__Task objective__.
Copy out again, word for word, the lines of the data below from the one containing "common name: Greater green leafbird" to the one containing "scientific name: Laccaria bicolor", inclusive.

Some data:
━━━
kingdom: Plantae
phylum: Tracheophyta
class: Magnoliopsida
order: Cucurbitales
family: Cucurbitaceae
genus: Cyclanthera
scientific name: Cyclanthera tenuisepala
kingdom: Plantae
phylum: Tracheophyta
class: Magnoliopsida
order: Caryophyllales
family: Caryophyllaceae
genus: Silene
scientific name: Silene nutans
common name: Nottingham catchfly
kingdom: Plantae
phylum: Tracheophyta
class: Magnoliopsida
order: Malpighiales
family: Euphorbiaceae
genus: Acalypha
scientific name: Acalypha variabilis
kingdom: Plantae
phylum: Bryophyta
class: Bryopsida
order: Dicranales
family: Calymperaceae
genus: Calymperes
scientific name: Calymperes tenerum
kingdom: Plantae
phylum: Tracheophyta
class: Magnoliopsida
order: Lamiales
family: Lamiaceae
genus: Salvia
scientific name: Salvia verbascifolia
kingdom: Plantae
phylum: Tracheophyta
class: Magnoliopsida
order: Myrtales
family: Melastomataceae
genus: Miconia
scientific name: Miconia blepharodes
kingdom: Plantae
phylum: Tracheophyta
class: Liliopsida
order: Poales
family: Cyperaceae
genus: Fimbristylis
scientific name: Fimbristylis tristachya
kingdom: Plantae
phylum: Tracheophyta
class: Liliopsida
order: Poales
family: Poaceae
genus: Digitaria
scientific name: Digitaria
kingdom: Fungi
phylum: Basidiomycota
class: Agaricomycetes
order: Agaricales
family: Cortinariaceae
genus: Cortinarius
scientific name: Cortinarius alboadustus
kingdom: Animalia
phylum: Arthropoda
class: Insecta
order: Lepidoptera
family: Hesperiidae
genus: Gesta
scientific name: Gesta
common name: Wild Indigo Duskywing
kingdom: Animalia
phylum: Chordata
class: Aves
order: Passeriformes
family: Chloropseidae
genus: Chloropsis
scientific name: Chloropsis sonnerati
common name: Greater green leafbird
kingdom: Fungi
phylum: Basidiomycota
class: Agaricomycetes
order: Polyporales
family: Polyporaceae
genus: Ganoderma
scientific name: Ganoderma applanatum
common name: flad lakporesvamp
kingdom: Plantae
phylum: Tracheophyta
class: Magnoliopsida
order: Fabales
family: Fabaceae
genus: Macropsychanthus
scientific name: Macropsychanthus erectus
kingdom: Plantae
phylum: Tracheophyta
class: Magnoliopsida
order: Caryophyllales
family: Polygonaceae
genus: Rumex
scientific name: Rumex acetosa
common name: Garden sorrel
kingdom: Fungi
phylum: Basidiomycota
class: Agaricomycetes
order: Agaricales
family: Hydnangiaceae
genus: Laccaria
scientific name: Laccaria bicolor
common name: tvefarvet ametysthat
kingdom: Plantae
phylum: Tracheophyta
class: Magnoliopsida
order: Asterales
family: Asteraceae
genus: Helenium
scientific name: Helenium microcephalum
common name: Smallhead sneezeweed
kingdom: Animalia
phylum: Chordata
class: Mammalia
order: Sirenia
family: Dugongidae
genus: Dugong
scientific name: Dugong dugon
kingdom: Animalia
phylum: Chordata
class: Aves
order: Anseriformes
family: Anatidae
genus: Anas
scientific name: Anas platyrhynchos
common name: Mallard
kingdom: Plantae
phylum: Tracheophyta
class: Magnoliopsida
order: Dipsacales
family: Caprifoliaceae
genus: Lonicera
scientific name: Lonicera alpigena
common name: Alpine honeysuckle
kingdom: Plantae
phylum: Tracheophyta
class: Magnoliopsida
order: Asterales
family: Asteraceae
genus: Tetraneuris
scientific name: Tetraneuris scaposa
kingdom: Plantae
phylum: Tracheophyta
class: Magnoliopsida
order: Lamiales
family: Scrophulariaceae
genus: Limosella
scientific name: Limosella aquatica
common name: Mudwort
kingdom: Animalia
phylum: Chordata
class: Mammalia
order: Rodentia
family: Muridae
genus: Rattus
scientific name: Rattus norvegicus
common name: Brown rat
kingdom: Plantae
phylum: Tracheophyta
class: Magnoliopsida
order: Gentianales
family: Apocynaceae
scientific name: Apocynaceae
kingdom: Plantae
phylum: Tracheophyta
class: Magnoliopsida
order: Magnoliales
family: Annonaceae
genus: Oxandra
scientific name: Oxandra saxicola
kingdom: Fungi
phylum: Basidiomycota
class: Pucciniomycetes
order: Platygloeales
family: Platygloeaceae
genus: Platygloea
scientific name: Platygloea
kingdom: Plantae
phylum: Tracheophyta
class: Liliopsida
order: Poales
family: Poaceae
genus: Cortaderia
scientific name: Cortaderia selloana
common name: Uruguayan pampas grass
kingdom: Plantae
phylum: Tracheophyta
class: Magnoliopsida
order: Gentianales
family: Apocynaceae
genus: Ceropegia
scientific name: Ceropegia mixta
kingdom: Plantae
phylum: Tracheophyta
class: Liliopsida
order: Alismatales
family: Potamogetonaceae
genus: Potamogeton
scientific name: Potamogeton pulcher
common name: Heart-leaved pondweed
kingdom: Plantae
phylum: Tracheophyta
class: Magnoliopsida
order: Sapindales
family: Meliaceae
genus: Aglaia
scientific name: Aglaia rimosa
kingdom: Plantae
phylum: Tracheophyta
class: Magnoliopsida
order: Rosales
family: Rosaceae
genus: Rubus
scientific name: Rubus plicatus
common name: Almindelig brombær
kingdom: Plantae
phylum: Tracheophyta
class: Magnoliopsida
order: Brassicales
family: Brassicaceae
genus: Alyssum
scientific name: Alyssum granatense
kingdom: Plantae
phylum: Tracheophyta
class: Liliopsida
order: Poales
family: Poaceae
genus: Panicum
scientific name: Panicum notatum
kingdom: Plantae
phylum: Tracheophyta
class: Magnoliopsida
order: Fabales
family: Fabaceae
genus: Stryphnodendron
━━━
__Solution for this problem__.
common name: Greater green leafbird
kingdom: Fungi
phylum: Basidiomycota
class: Agaricomycetes
order: Polyporales
family: Polyporaceae
genus: Ganoderma
scientific name: Ganoderma applanatum
common name: flad lakporesvamp
kingdom: Plantae
phylum: Tracheophyta
class: Magnoliopsida
order: Fabales
family: Fabaceae
genus: Macropsychanthus
scientific name: Macropsychanthus erectus
kingdom: Plantae
phylum: Tracheophyta
class: Magnoliopsida
order: Caryophyllales
family: Polygonaceae
genus: Rumex
scientific name: Rumex acetosa
common name: Garden sorrel
kingdom: Fungi
phylum: Basidiomycota
class: Agaricomycetes
order: Agaricales
family: Hydnangiaceae
genus: Laccaria
scientific name: Laccaria bicolor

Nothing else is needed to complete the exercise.